▶ [Requirement]: What you return should match the data below exactly, with no pictures in it.

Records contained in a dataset
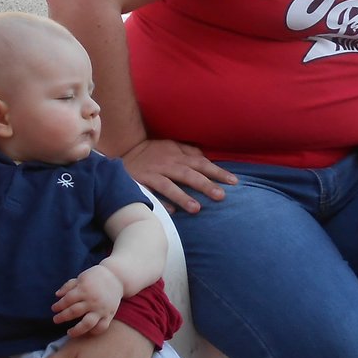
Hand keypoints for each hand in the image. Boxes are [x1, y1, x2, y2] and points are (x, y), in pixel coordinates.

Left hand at [51, 264, 123, 336]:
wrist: (116, 277)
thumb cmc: (95, 277)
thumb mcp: (81, 278)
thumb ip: (68, 286)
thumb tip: (57, 295)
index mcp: (84, 289)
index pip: (67, 300)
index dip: (59, 305)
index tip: (54, 309)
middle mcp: (92, 300)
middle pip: (74, 312)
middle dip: (62, 317)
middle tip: (56, 320)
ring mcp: (101, 309)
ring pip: (88, 323)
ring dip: (77, 330)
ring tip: (69, 333)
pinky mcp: (109, 315)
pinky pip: (101, 327)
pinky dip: (94, 331)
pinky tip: (87, 332)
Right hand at [119, 138, 236, 213]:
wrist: (124, 149)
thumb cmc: (152, 151)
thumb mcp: (172, 145)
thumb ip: (190, 151)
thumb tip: (207, 158)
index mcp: (177, 156)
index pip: (201, 164)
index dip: (217, 172)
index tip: (233, 182)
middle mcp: (166, 165)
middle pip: (188, 175)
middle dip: (204, 185)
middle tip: (220, 196)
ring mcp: (152, 174)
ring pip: (168, 185)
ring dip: (182, 197)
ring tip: (196, 209)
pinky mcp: (138, 183)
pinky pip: (149, 194)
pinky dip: (159, 202)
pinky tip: (170, 212)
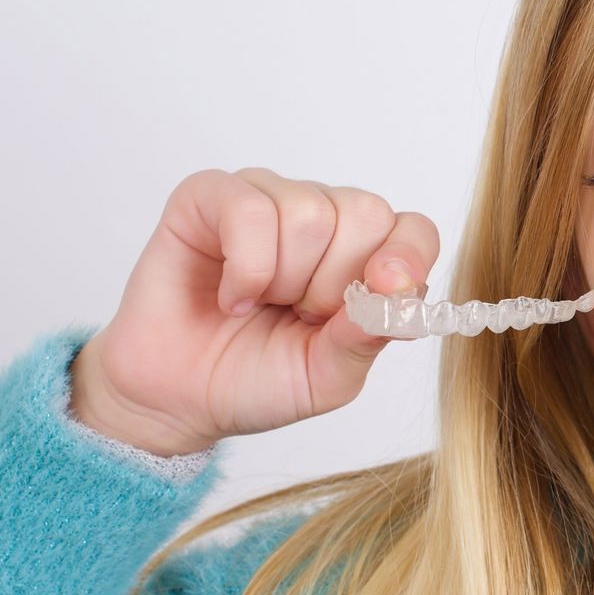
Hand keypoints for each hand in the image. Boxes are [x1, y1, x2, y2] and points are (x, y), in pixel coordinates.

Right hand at [70, 167, 440, 454]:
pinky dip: (245, 267)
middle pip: (365, 213)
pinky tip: (230, 296)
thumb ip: (368, 337)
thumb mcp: (327, 377)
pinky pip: (250, 209)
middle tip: (298, 314)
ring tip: (258, 305)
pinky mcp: (210, 196)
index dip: (407, 257)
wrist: (178, 398)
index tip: (381, 291)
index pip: (414, 229)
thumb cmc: (256, 380)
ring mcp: (267, 199)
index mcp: (364, 257)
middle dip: (333, 283)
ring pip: (308, 212)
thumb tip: (399, 291)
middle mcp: (323, 218)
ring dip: (283, 279)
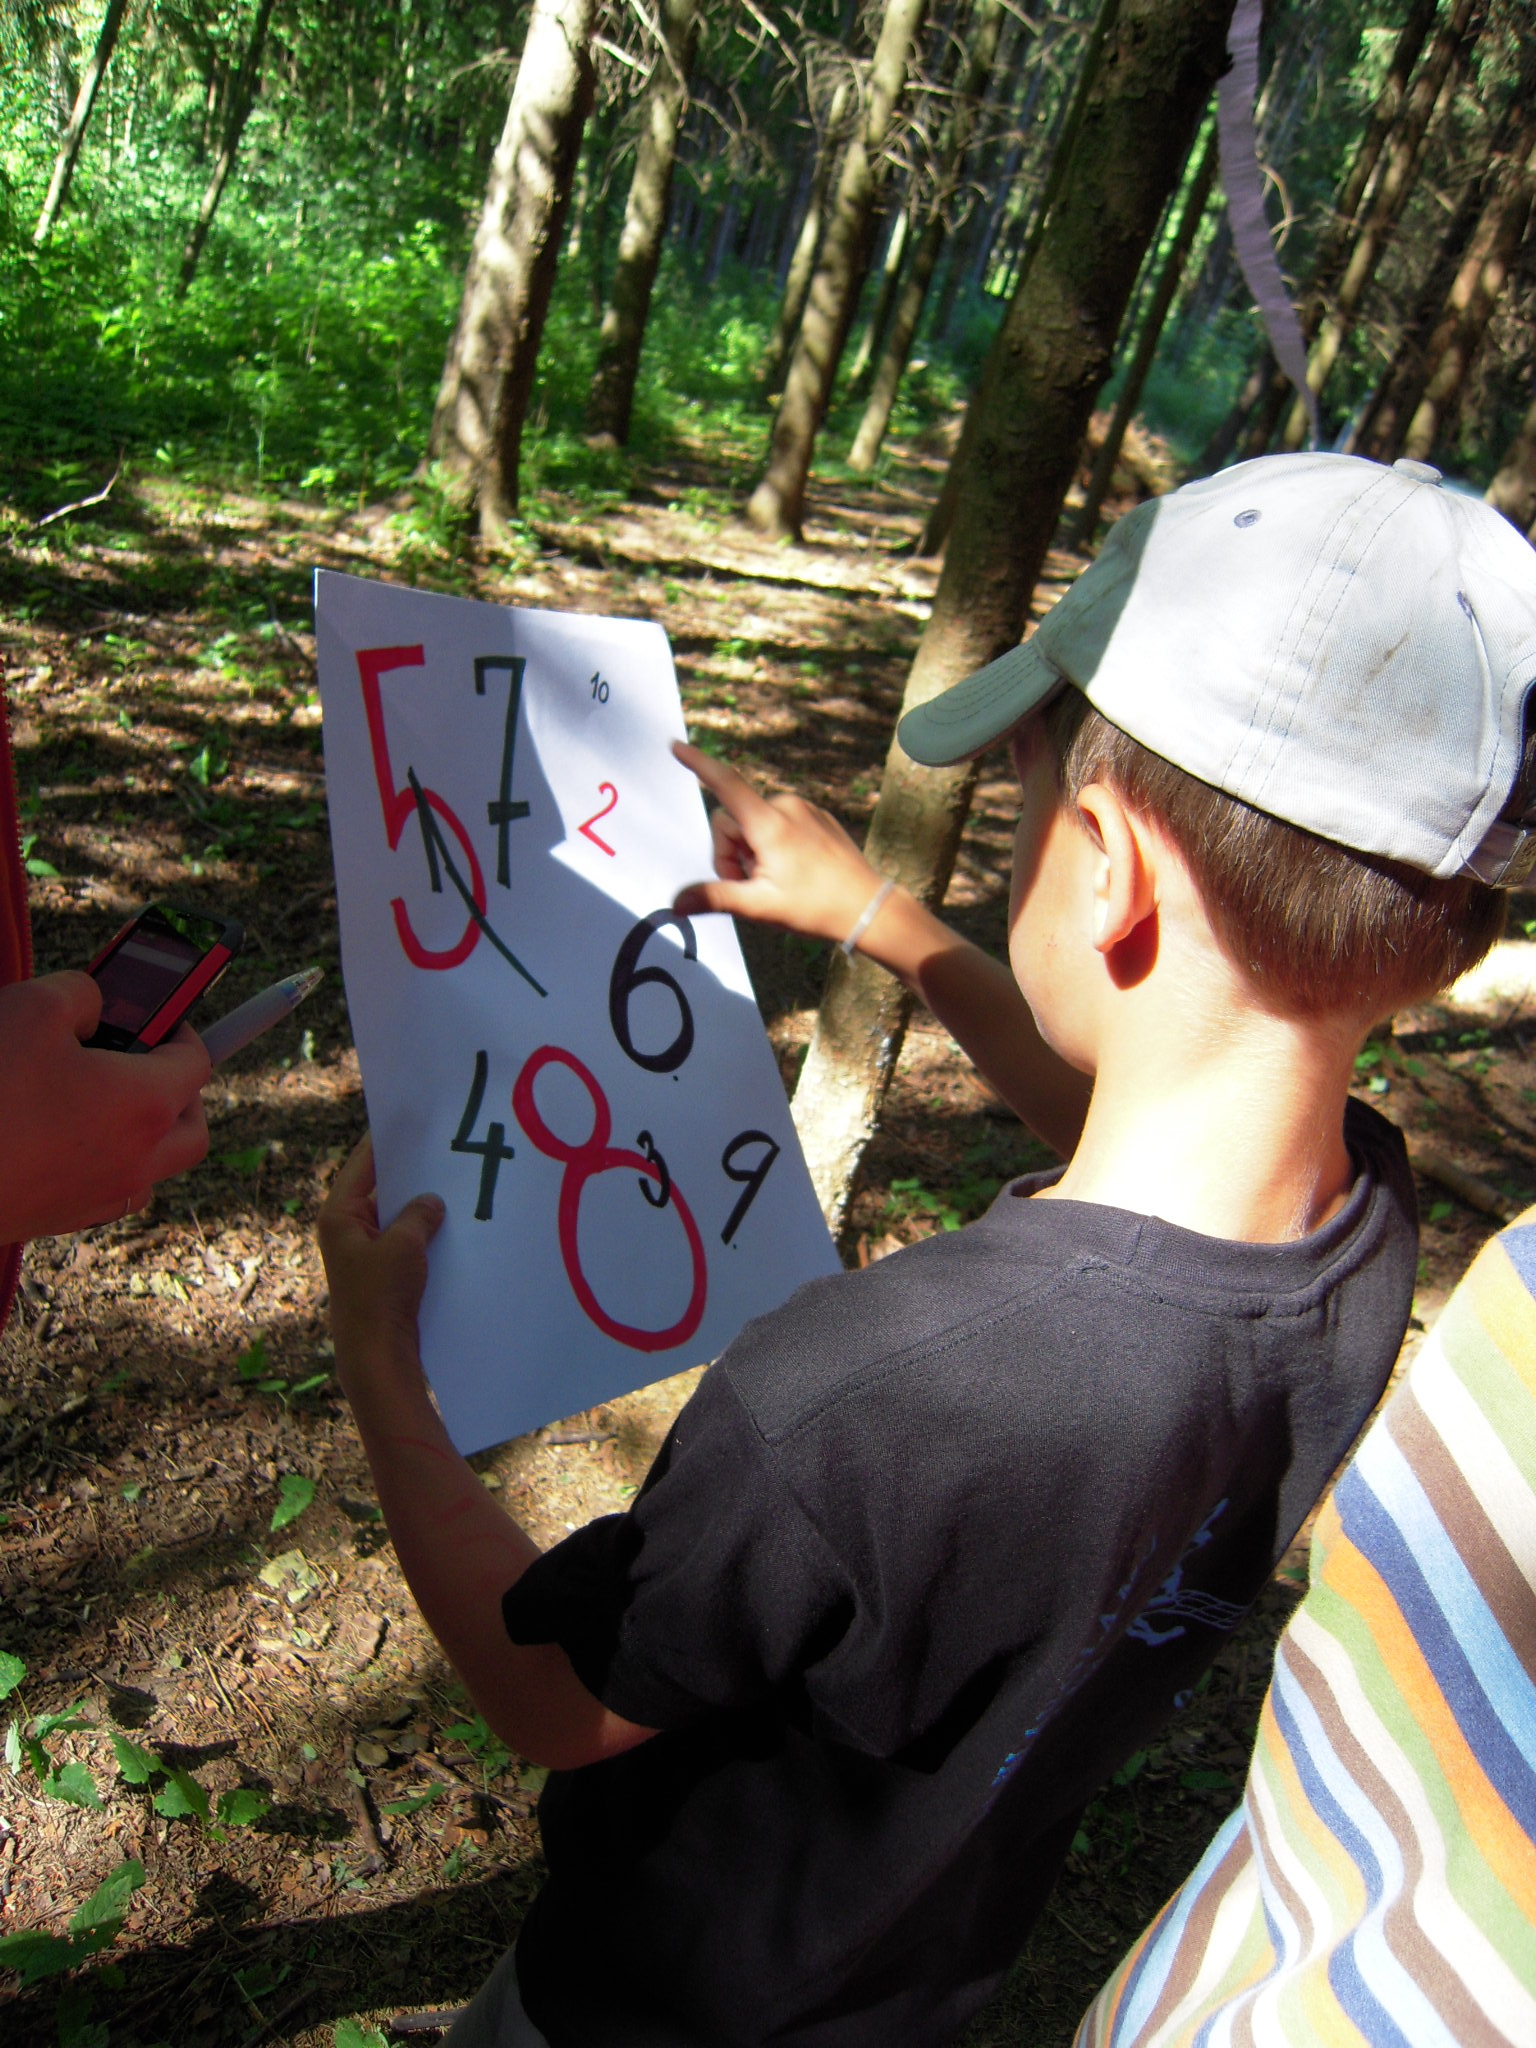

▶ [Exercise response]:
Hand keypoints for each hand in the image. Boxes are [x1, y1, x2, y2] and points are (x, y), in pixel coordinates.

Left hand at [51, 264, 123, 336]:
wrist: (116, 277)
thumb cmc: (95, 277)
thumb mcp: (81, 278)
thumb ip: (68, 286)
thumb tip: (57, 295)
index mcp: (84, 289)
index pip: (67, 300)
index dip: (59, 305)
index tip: (54, 309)
middle mcp: (92, 300)
middle pip: (74, 312)
middle dip: (62, 317)
middle tip: (56, 320)
ring mcp: (101, 309)
ring pip: (88, 323)
ring dip: (77, 330)
ring tip: (69, 333)
pinky mcp: (109, 315)
pinky pip: (101, 327)
pinky dip: (94, 331)
pinky tip: (87, 332)
Right hand at [119, 138, 236, 213]:
wrist: (124, 149)
thumb cmc: (152, 151)
thumb mcp: (172, 145)
thumb ip: (190, 151)
thumb tip: (207, 158)
index mcp: (177, 156)
index pip: (201, 164)
index dip: (217, 172)
index tip: (233, 182)
middle mcp: (166, 165)
middle pip: (188, 175)
middle dip: (204, 185)
middle tip: (220, 196)
ring mcp: (152, 174)
ring pip: (168, 185)
ring dip: (182, 197)
ring tip: (196, 209)
pinky mcp: (138, 183)
pinky pip: (149, 194)
pinky dip: (159, 202)
pinky tip: (170, 212)
Hand keypoints for each hand in the image. Boxes are [x1, y1, x2, y2] and points are (x, y), in pixel coordinates.

Right hand at [70, 167, 440, 454]:
pinky dip: (245, 267)
middle pip: (365, 213)
pinky tip: (230, 296)
thumb ip: (368, 337)
thumb mcp: (327, 377)
pinky pip: (250, 209)
middle tip: (298, 314)
ring tip: (258, 305)
pinky mcp: (210, 196)
index dip: (407, 257)
wrist: (178, 398)
index tip: (381, 291)
index pip: (414, 229)
thumb cmc: (256, 380)
ring mcp: (267, 199)
index mcp: (364, 257)
middle dip: (333, 283)
ring pip: (308, 212)
thumb tip: (399, 291)
middle mcp: (323, 218)
ring dip: (283, 279)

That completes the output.